Back on your phone now, open Developer Options and head to the Debugging section again. Here, tap the actual "Wireless debugging" text (i.e., not the toggle switch next to it) to open a submenu. Once inside, tap "Pair device with pairing code" to see the IP address, port number, and pairing code you'll need in order to finish setup on the computer.
IMPORTANT: Don't close this popup, lock your screen, or allow your phone to auto-lock. As soon as that little popup is no longer in focus, Android automatically changes the wireless ADB port number and pairing code.
On the computer again, send the following command, substituting <IP address & port> with the numbers shown in the corresponding field on that popup on your phone.

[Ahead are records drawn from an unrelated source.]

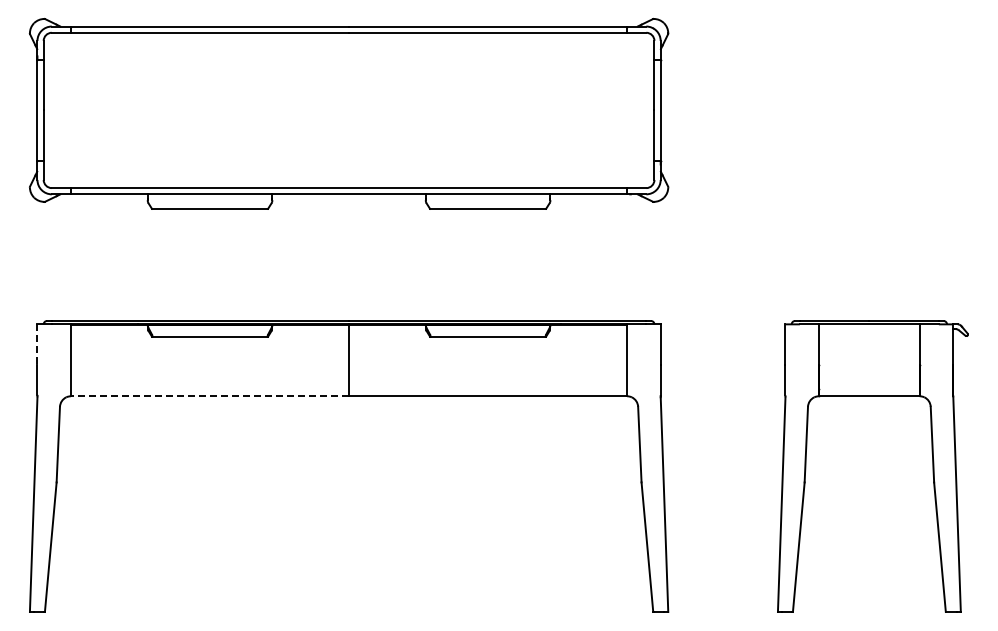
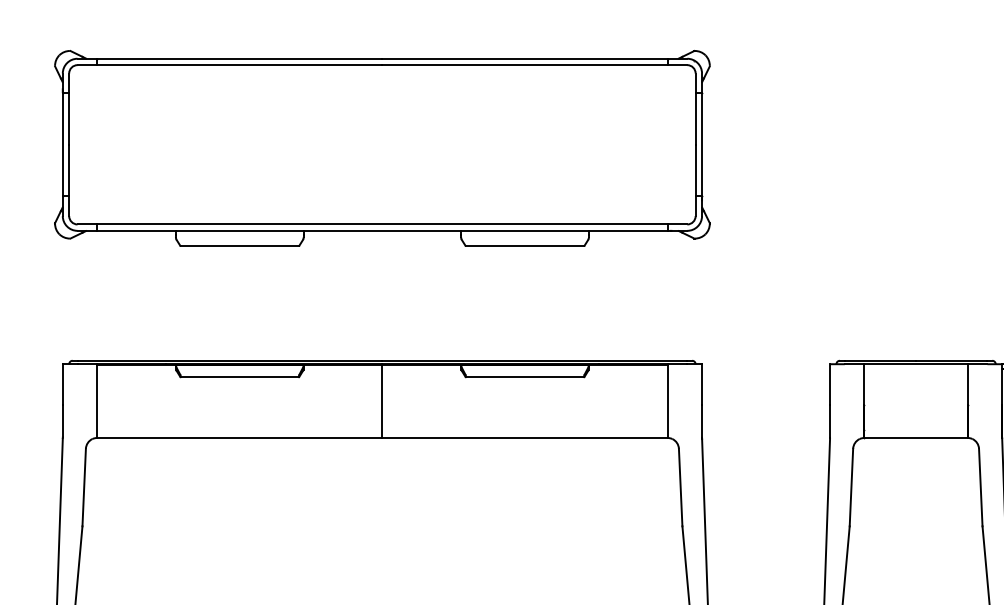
line: (37, 344) -> (62, 384), dashed -> solid
line: (209, 396) -> (239, 438), dashed -> solid

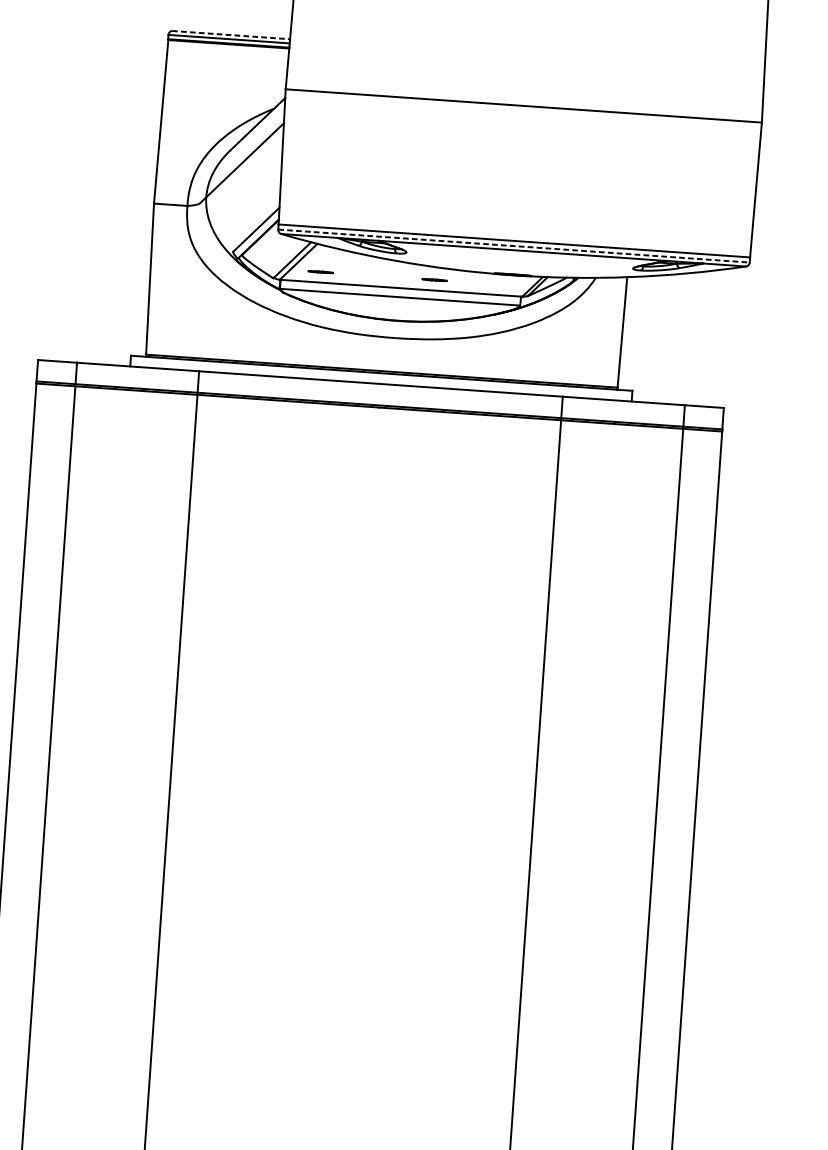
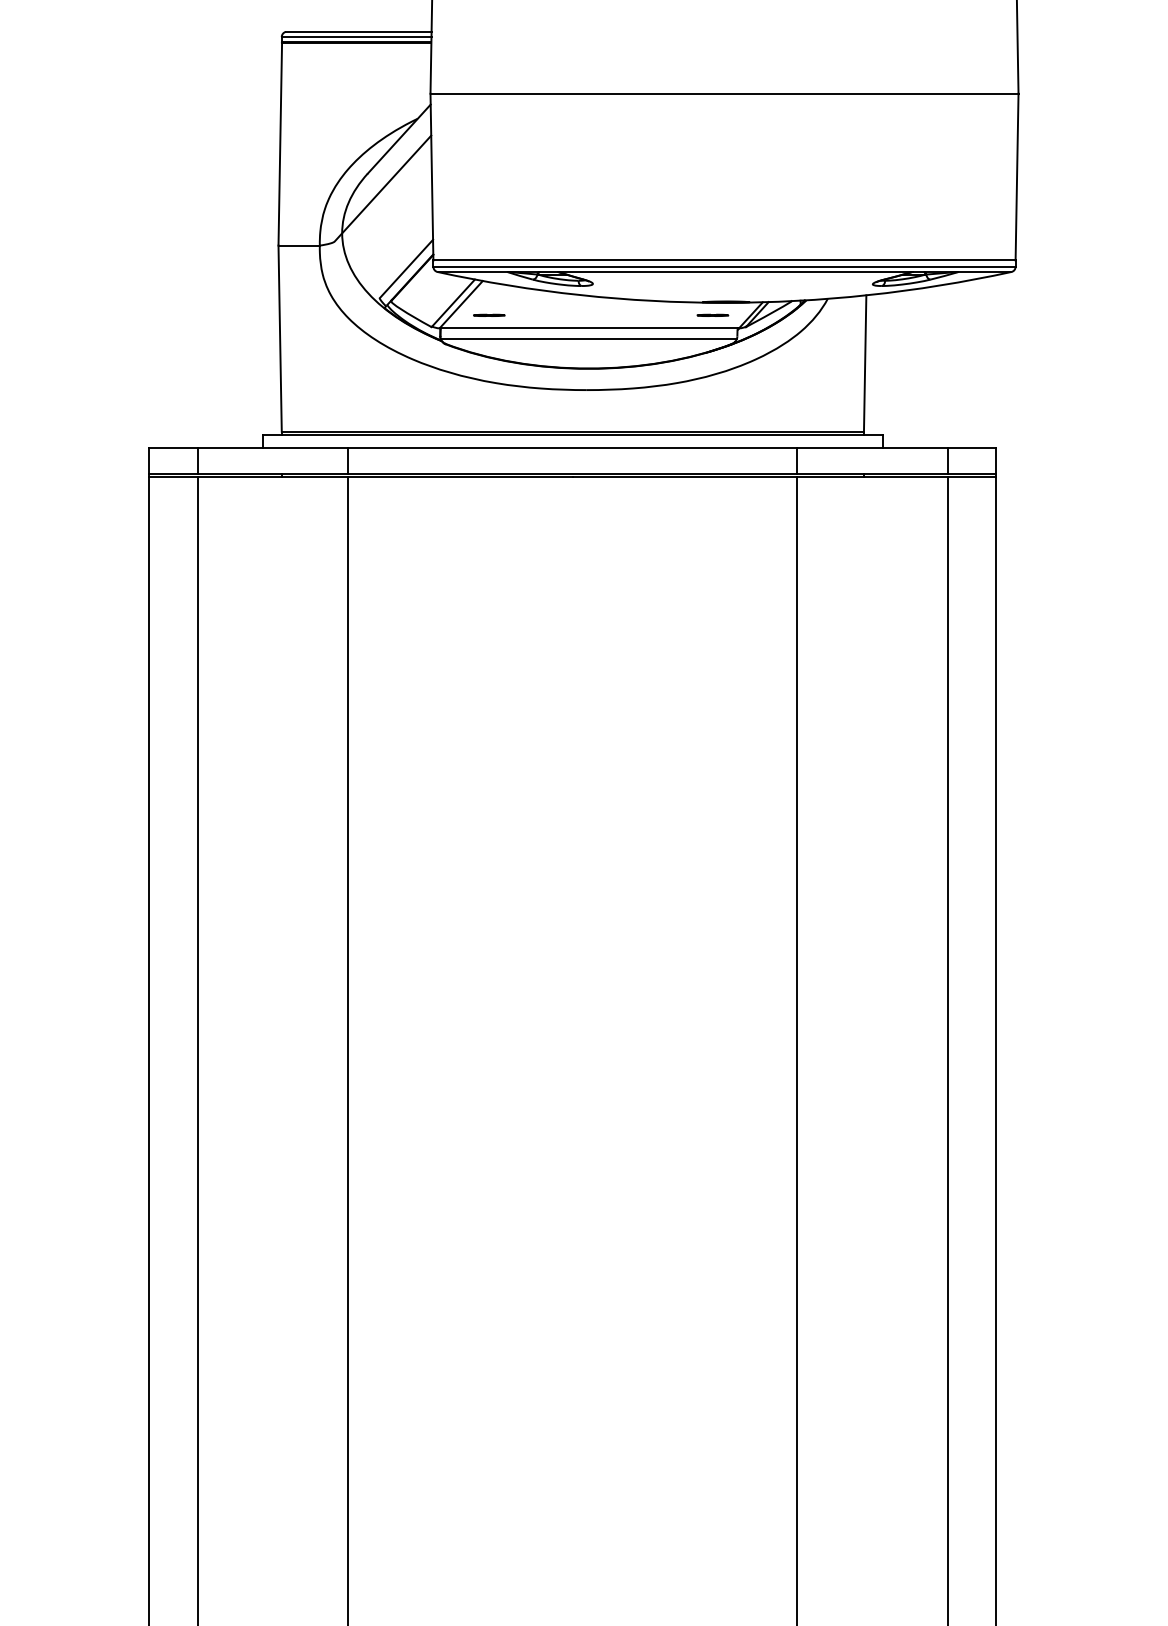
line: (230, 34) -> (358, 31), dashed -> solid
line: (514, 245) -> (725, 266), dashed -> solid
line: (434, 279) -> (712, 314), moved

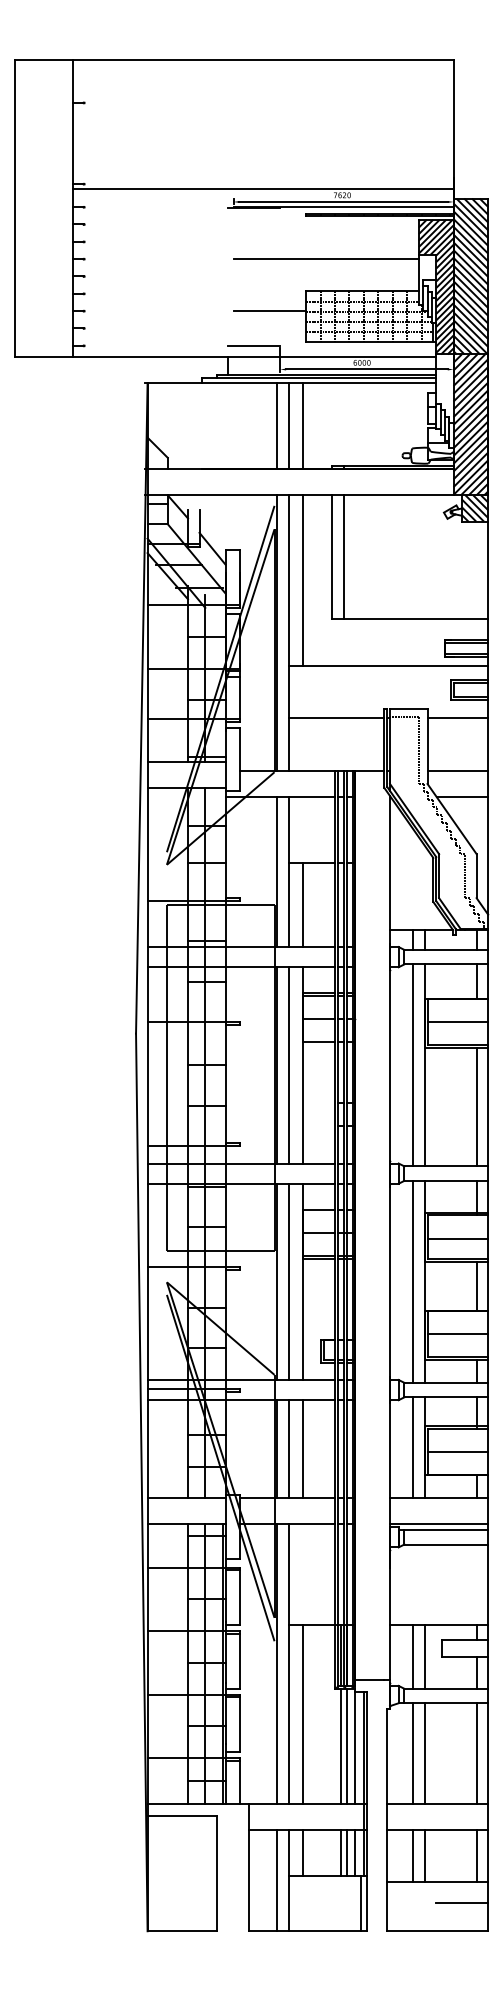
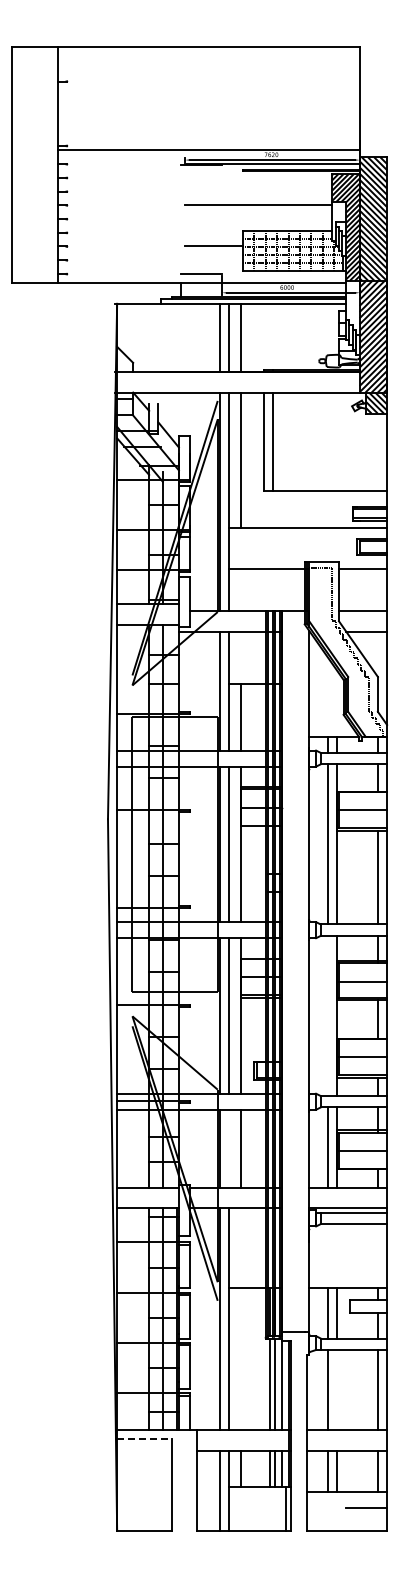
line: (412, 1281) -> (327, 1015), removed
line: (289, 1449) -> (229, 1148), removed
line: (303, 1715) -> (240, 1359), removed
line: (424, 1753) -> (336, 1389), removed
line: (183, 1816) -> (145, 1439), solid -> dashed

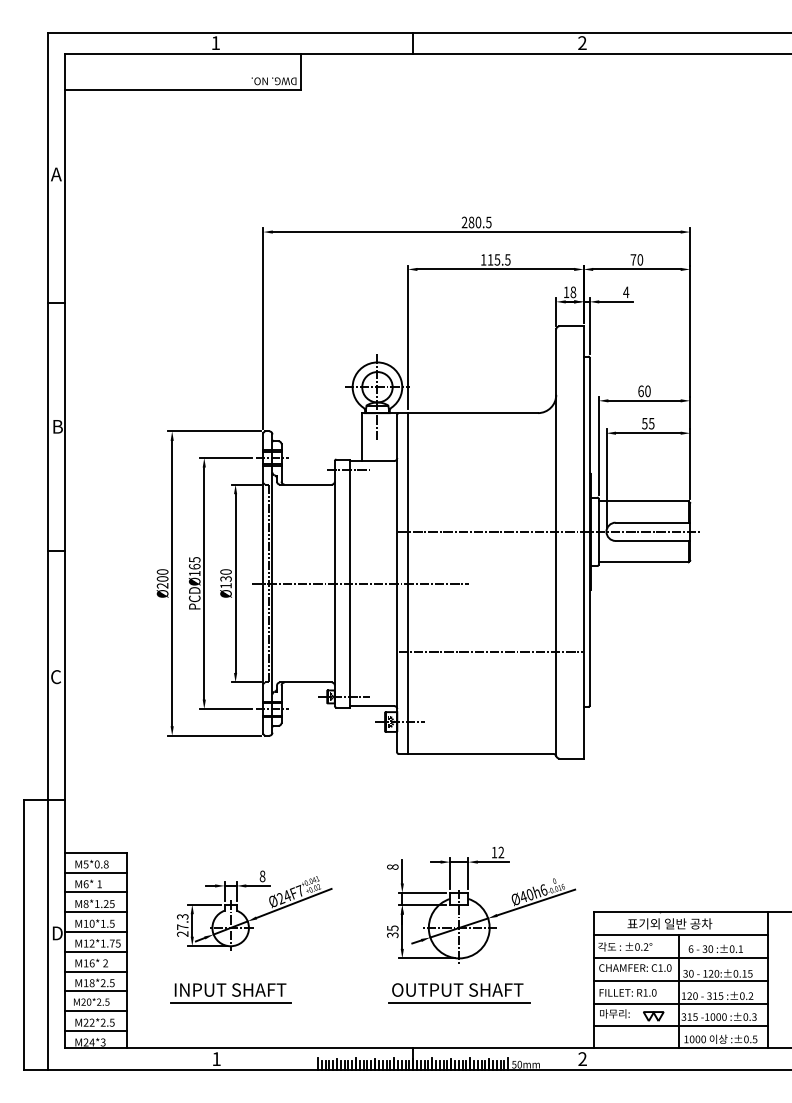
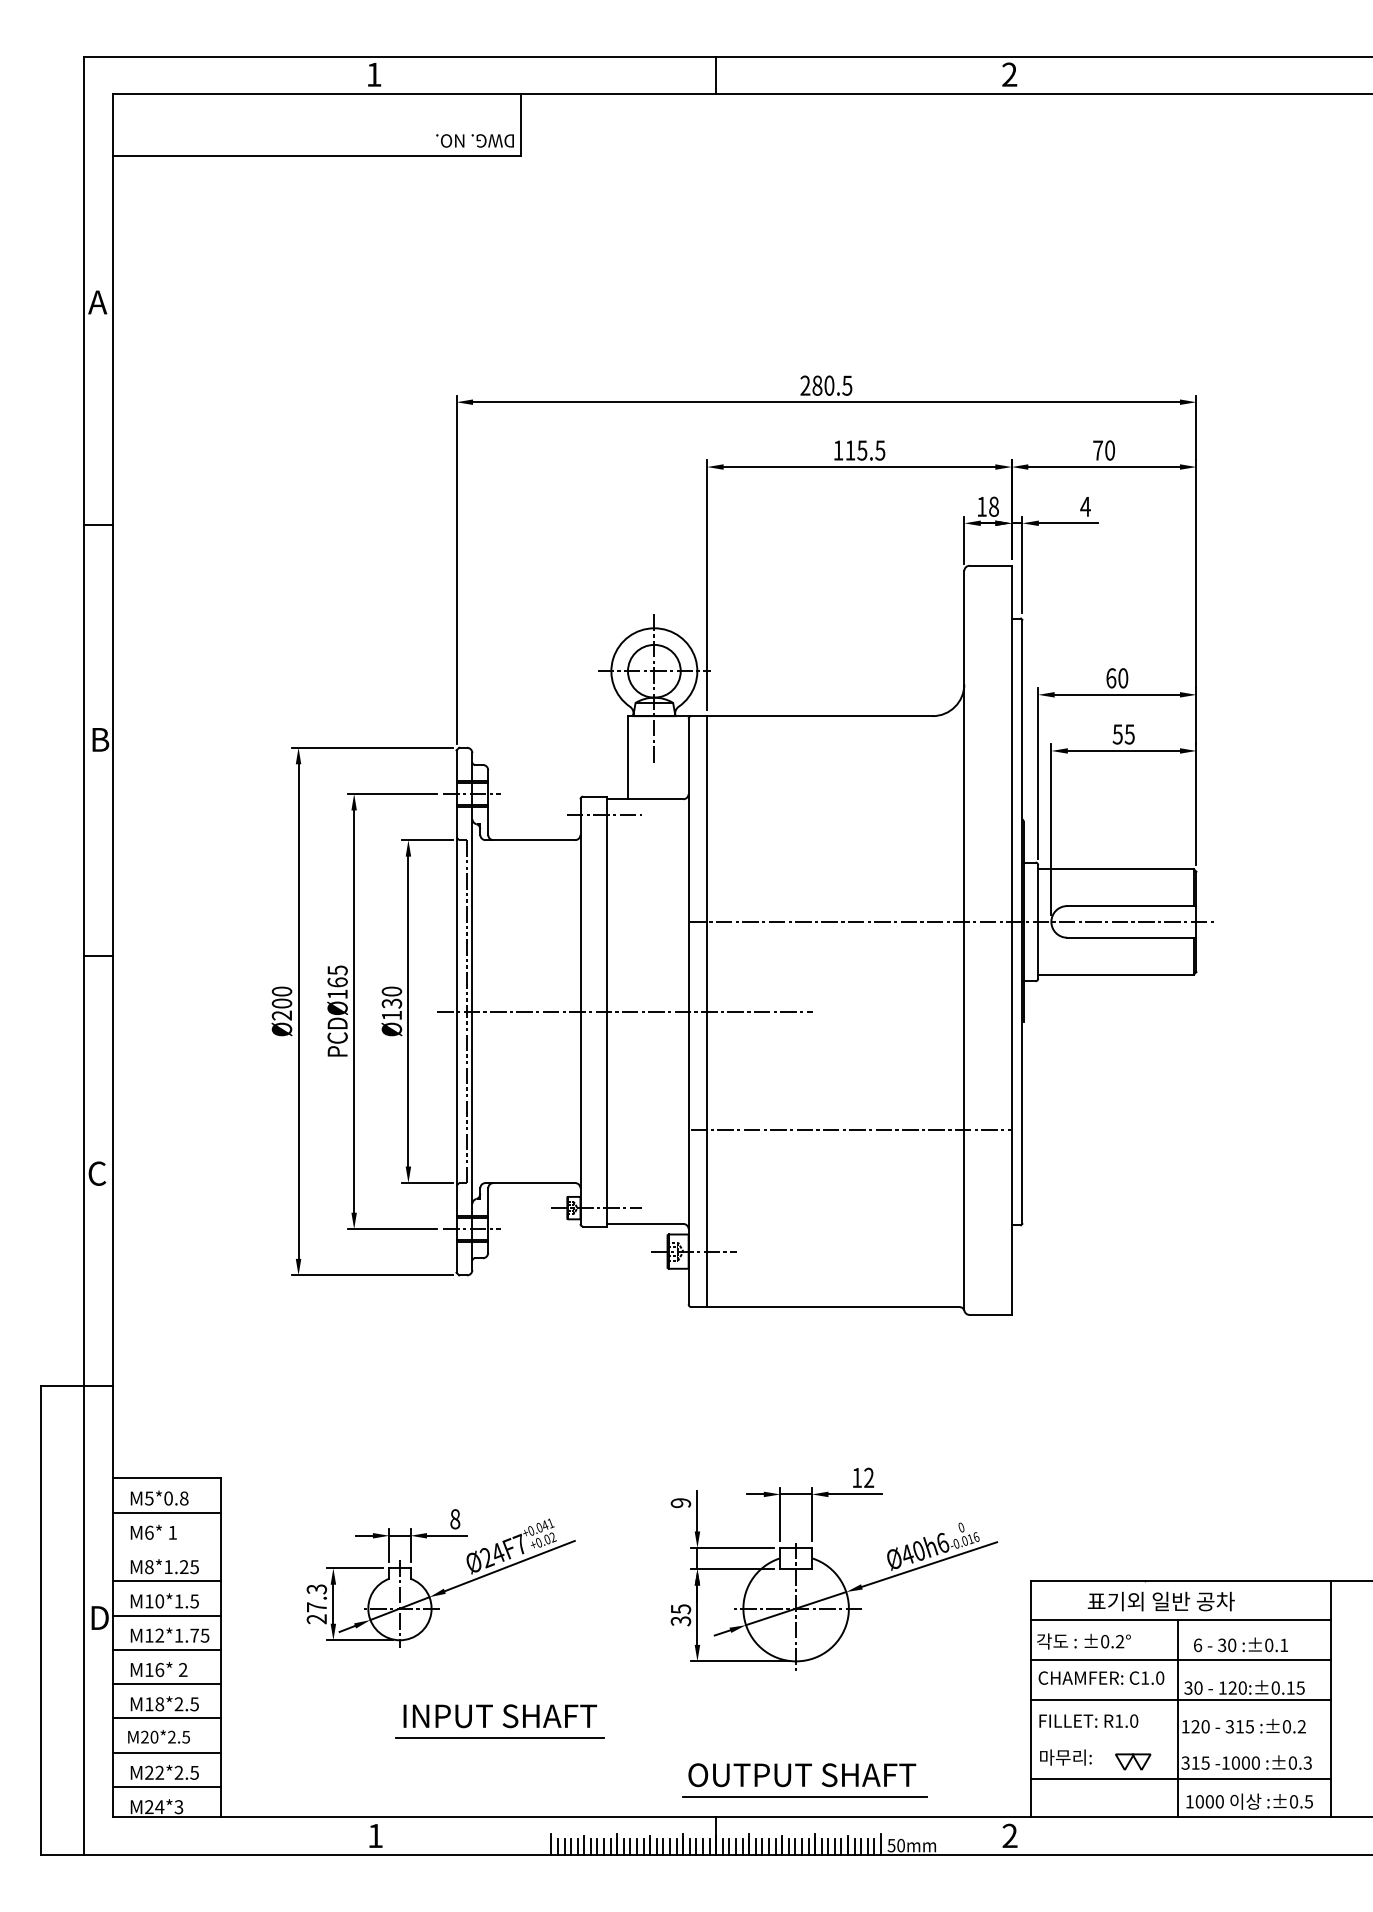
text: (392, 866) -> (680, 1502), 8 -> 9
line: (96, 892) -> (167, 1547), removed
part: (230, 993) -> (500, 1722), moved
part: (459, 993) -> (805, 1781), moved
line: (681, 1003) -> (1181, 1739), removed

adb pair <IP address & port>
If that returns a "Command not found" error and you're on Mac, Linux, or Windows PowerShell, you'll need to add a period and a slash (./) to the beginning of this and all future ADB commands. So using my IP address and port for an example, that would look like this:
./adb pair 192.168.86.42:32829
You should now be prompted to "Enter pairing code." Simply type out the code shown in the popup on your phone, then press enter to establish the connection.
When the prompt returns a Successfully paired to <IP Address> message, you're ready to go! You'll see a notification on the phone saying "Wireless debugging connected," which means you can enter any ADB command into the prompt to execute it.
To end a wireless debugging session, tap the "Wireless debugging enabled" notification on your Android phone, then disable the toggle next to "Wireless debugging" to turn the feature off. If you would like to permanently disable the connection, tap the "Wireless debugging" text from Developer Options, then select your PC under Paired devices and tap "Forget."
When you want to connect again in the future (assuming you didn't "Forget" the connection yet), you'll have to turn the wireless debugging feature back on in Developer Options — it resets after every reboot. Once you do, wait about 30 seconds and you should get that "Wireless debugging connected" notification automatically, assuming your PC is online.